"Don, the CrossComm CEO, was like a colleague in my lab. A team partner. And that was very heart warming, and that was very helpful in being able to trust each other."
Wayne State University School of Medicine
AR/VR, and Healthcare
Exposure therapy is a mental health treatment that (most commonly) is used to help people confront their phobias. Clinicians guide patients through sessions of gradual exposure to feared objects with the goal of increasing comfort and lessening fear over time.
Although exposure therapy is an effective and evidence-based treatment, there are some limitations to the practice:
Access to feared objects and situations is limited in a clinic setting
If a feared object is accessible, achieving multiple types of the feared objects remains a challenge
Clinicians can not fully control the behavior of feared objects such as spiders or snakes
Treatment is limited to the clinic office, making it difficult to replicate real life experiences
Some people who could benefit from exposure therapy lack geographic access to experts
Dr. Arash Javanbakht is a psychiatrist and the director of the Stress, Trauma, and Anxiety Research Clinic (STARC) at Wayne State University. He thought an augmented reality exposure therapy (ARET) app could help to address these issues and looked to CrossComm to help him build it.
CrossComm and Dr. Javanbakht agreed that the HoloLens (a mixed-reality headset made by Microsoft) would be the best device to deliver the experience Dr. Javanbakht envisioned. The HoloLens features a see-through visor that projects holographic material (in this case, feared objects) over the real-world view of the user.
CrossComm identified the following necessary attributes that the HoloLens AR app needed in order to be successful.
Realistic look, placement, and movement of 3D Objects
Clinician-control of feared objects
Realistic 3D Objects
Dr. Javanbakht chose to focus on arachnophobia for his pilot study. The CrossComm team needed to ensure that the spiders used in the AR experience looked realistic enough to actually trigger a participant’s fear, and moved in ways that accurately represented the movements of real spiders.
Finally, the digital spiders needed to successfully anchor to real-world surfaces to complete the illusion that they were part of the real-world. The HoloLens device uses optical sensors to get a spatial map of a real-world environment. CrossComm’s immersive team used the Unity game engine to build an app that accessed spatial mapping data from the HoloLens. They programmed the app to scan the real-world, develop a mesh of the immediate environment, and spawn holograms of moving spiders that could seamlessly navigate the simulated topography.
Clinician-controlled desktop application
It is important for exposure therapy sessions to be clinician-led and controlled so as to not traumatize the patient or put them at risk. CrossComm created a desktop application to run on a clinician’s computer that connects to the Hololens using a local area network (LAN). The desktop application was built to receive a mesh of the real-world environment from the HoloLens and display it visually for the clinician on their computer. This allows the clinician to get a better understanding of the space’s objects and surfaces, as well as the position of the patient within the space.

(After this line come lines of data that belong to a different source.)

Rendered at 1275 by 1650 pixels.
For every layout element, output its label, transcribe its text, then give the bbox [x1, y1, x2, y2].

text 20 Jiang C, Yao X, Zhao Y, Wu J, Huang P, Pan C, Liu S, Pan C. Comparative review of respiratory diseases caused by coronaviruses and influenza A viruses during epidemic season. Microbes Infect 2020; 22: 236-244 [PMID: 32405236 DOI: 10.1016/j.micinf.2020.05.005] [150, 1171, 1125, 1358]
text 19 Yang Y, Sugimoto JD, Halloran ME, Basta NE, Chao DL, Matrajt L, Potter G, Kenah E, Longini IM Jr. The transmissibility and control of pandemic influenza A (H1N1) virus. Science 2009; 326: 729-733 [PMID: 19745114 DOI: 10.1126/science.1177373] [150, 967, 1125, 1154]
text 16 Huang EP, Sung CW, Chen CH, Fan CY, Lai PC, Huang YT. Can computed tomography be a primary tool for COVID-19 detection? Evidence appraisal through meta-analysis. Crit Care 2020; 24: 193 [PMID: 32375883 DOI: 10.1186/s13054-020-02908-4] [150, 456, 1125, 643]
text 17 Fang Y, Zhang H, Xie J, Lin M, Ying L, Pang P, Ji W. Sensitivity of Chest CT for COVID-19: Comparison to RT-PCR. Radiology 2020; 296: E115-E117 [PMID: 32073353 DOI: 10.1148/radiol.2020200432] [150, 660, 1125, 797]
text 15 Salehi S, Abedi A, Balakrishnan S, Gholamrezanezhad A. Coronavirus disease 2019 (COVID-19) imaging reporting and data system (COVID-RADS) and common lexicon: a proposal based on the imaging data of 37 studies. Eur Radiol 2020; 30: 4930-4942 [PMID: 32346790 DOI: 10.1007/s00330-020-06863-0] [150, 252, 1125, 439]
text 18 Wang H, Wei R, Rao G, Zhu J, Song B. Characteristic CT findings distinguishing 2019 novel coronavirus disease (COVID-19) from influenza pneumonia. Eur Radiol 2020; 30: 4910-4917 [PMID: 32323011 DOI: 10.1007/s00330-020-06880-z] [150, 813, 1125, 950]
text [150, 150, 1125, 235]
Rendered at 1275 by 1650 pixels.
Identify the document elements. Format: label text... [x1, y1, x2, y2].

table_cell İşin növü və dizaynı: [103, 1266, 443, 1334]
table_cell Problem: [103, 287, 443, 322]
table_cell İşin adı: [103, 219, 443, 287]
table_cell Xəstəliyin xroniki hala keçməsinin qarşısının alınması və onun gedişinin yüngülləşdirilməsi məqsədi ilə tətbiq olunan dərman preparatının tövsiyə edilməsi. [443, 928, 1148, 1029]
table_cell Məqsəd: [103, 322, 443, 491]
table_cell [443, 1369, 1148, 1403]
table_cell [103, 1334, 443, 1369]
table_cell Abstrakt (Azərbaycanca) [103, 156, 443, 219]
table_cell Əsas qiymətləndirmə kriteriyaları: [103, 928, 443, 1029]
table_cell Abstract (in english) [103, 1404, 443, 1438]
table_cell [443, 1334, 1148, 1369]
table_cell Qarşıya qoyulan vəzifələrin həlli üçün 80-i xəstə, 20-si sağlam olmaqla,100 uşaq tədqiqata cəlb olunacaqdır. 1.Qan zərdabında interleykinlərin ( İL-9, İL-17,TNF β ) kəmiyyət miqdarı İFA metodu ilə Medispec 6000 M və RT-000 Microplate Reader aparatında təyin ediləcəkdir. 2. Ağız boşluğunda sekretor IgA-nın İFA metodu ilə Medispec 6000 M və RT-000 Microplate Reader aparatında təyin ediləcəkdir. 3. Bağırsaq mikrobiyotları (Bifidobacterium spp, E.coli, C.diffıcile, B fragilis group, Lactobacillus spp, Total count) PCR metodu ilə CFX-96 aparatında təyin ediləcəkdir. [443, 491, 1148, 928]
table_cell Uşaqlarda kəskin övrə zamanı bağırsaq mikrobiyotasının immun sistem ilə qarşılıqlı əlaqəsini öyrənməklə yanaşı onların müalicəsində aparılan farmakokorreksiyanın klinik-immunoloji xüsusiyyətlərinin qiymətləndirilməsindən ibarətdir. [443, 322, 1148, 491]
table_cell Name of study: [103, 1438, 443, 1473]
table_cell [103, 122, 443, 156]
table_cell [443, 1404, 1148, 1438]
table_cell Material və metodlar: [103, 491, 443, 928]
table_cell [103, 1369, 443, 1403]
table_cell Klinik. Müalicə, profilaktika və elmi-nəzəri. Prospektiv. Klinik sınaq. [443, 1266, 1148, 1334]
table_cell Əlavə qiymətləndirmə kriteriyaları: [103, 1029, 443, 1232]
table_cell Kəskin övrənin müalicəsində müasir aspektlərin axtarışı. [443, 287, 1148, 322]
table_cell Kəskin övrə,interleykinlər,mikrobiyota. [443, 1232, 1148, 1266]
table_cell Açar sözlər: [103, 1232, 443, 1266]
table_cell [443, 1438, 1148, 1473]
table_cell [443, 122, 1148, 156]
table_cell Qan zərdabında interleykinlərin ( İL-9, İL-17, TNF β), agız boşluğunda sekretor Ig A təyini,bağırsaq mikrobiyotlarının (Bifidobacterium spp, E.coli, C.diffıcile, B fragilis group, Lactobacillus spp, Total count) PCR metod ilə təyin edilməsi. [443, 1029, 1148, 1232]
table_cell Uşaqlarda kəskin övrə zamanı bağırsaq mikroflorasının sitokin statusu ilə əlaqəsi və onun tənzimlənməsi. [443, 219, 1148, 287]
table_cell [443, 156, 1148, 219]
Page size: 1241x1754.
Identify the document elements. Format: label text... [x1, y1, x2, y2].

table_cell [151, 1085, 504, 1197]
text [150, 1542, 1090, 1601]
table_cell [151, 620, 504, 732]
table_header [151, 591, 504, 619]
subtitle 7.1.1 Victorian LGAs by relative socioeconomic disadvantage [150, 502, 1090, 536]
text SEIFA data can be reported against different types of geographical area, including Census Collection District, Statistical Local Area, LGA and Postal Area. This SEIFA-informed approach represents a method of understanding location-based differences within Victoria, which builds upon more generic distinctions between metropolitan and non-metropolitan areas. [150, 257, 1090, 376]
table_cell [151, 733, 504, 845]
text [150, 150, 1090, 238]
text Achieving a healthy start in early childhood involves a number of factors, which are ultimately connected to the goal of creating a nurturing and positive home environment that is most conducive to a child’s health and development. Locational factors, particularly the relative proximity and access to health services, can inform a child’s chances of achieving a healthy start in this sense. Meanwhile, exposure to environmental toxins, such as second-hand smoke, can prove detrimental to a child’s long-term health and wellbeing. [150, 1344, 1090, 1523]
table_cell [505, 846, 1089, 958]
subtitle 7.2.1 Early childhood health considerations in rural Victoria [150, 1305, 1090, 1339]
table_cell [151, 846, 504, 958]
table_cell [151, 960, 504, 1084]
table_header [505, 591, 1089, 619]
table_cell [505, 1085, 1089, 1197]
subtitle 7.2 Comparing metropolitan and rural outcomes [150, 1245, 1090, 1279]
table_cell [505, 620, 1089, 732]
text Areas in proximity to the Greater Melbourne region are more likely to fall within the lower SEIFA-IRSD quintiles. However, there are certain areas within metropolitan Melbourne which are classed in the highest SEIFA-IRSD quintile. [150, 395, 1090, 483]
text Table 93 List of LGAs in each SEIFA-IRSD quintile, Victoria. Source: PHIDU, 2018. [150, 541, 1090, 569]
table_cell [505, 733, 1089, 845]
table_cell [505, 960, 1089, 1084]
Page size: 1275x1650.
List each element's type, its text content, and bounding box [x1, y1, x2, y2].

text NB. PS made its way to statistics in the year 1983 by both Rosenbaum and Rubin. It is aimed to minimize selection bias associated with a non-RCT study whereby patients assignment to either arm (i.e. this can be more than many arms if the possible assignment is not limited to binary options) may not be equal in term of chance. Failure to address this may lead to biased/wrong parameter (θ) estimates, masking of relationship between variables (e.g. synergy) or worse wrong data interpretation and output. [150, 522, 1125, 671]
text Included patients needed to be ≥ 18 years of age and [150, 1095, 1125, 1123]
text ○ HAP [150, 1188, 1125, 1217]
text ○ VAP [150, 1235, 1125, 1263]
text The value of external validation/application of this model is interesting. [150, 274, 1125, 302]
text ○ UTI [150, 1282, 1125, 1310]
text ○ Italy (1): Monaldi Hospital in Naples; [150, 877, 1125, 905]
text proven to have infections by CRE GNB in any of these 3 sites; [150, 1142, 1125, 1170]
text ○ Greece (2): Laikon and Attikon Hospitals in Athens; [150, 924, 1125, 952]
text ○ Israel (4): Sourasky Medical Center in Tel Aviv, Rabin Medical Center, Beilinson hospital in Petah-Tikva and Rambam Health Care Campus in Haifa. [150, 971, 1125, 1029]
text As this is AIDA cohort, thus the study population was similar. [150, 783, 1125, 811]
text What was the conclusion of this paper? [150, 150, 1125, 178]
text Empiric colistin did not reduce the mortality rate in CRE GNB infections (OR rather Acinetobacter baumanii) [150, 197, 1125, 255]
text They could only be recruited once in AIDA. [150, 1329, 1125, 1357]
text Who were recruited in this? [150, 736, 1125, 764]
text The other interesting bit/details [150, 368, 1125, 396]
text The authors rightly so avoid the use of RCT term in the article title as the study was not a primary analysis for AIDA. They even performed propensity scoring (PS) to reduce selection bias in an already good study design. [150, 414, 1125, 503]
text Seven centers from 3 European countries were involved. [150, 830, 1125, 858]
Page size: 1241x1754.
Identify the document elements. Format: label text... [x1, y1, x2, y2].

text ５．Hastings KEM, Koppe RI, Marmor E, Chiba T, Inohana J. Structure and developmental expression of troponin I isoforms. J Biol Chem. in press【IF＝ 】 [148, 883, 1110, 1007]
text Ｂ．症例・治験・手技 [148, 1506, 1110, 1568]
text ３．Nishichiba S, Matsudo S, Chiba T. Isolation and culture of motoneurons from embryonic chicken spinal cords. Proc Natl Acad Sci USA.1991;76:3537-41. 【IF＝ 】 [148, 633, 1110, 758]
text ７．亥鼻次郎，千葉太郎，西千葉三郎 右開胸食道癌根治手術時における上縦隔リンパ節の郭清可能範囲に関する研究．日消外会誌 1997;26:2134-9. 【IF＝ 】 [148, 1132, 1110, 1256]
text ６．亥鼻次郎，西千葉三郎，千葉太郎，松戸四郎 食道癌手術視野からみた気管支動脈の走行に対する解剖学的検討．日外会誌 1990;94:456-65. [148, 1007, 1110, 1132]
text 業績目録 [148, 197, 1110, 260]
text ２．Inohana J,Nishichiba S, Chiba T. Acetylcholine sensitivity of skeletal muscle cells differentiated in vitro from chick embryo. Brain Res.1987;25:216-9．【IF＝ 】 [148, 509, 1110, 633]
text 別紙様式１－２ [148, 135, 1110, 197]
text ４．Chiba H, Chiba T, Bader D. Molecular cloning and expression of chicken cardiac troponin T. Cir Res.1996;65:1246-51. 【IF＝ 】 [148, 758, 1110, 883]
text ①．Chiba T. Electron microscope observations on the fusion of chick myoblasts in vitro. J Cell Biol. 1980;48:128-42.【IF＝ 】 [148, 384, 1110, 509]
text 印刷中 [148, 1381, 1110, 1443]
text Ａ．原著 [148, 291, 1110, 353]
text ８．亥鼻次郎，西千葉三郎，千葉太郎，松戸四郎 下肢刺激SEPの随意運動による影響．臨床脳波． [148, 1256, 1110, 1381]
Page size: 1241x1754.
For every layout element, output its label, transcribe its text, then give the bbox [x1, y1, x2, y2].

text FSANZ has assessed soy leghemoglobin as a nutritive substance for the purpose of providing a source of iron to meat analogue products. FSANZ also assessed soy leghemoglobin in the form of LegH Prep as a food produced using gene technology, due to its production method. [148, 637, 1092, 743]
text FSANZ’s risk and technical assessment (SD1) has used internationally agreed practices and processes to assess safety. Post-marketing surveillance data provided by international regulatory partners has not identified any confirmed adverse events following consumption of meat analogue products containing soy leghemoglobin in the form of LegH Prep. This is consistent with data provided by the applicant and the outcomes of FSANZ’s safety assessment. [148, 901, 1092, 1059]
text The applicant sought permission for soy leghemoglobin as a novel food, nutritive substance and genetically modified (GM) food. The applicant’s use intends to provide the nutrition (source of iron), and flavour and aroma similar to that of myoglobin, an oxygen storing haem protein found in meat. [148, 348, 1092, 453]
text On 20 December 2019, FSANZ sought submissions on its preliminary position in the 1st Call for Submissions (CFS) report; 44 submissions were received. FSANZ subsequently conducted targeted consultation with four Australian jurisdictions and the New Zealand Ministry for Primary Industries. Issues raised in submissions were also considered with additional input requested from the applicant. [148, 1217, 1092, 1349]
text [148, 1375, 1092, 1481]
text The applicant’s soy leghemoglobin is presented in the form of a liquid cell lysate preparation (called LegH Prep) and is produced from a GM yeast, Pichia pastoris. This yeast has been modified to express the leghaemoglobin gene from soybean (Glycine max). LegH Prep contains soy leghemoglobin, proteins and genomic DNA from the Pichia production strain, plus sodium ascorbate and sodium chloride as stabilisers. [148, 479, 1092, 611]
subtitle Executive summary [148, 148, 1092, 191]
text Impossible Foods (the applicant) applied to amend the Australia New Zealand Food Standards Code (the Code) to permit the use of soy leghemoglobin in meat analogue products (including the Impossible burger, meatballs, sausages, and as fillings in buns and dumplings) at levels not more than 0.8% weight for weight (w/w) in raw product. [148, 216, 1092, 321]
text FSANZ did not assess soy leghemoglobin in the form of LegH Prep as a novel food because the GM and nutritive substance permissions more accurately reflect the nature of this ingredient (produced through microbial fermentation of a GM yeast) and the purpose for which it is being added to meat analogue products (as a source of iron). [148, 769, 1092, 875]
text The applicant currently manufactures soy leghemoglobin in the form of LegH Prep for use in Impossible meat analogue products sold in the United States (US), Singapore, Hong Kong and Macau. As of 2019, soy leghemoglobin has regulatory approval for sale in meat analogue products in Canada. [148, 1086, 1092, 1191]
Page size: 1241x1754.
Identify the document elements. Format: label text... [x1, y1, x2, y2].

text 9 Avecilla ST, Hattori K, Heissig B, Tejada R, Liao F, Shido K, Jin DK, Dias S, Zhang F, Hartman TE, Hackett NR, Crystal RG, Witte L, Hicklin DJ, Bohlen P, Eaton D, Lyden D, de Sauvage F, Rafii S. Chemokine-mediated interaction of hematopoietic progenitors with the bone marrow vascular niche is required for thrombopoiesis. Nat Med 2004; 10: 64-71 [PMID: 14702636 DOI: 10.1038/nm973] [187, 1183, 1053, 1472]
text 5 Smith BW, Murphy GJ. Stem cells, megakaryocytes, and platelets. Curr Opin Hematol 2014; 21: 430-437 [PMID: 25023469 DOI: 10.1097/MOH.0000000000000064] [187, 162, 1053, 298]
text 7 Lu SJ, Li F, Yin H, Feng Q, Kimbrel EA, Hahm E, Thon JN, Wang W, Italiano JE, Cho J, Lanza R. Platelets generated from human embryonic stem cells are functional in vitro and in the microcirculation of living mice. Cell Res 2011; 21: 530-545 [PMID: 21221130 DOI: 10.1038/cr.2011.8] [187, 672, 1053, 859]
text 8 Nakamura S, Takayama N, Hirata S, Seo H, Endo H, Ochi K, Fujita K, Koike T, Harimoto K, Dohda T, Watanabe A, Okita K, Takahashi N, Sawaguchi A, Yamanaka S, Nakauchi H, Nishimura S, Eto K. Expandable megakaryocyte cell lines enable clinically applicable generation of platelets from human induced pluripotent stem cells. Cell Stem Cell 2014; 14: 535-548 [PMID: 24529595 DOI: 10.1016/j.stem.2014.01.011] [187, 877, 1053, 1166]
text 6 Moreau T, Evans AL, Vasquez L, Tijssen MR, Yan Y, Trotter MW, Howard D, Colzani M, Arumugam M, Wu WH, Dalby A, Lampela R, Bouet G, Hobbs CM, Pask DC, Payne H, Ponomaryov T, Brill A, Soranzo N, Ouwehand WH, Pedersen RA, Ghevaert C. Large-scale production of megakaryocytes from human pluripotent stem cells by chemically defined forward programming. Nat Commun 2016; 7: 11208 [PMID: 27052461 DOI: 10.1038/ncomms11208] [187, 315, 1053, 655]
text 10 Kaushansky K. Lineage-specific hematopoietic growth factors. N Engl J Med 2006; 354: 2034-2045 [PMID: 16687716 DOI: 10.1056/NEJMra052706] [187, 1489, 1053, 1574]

Included in the desktop app are convenient menus that allow the clinician to choose attributes of the feared object (such as type, color, and size). The clinician can also choose the direction and speed that the spiders move, and the overall number of spiders in the space. With this level of control and customization, clinicians can tailor treatment to the specific fears and comfort levels of a patient.
A pilot study of 25 subjects with arachnophobia was conducted by Dr. Javanbakht and his team to see the effects of the ARET treatment on the subjects’ fears of spiders. After only a single exposure, all participants who received the treatment were able to “touch a live tarantula or the tank containing it.” Meanwhile, participants in the control group stayed more than a meter away from the tank. Results remained positive at the one-month followup, with the effects of the ARET therapy persisting or improving.
Dr. Javanbakht and his team believe that not only can this modernized form of exposure therapy address other phobias, it can also be used to help address other issues, such as PTSD, OCD and substance abuse. They plan on adding to the library of triggers, including snakes, dogs, cats, dirt, clutter, crowds, fireworks and lightning.
This novel use of AR also has implications for the future of exposure therapy as a form of telemedicine. If clinicians can safely and remotely introduce and control feared objects, while also delivering verbal guidance to a patient, physical distance between the two becomes less important. Clinicians can theoretically conduct exposure therapy sessions with patients remotely, helping to address geographic limitations to access.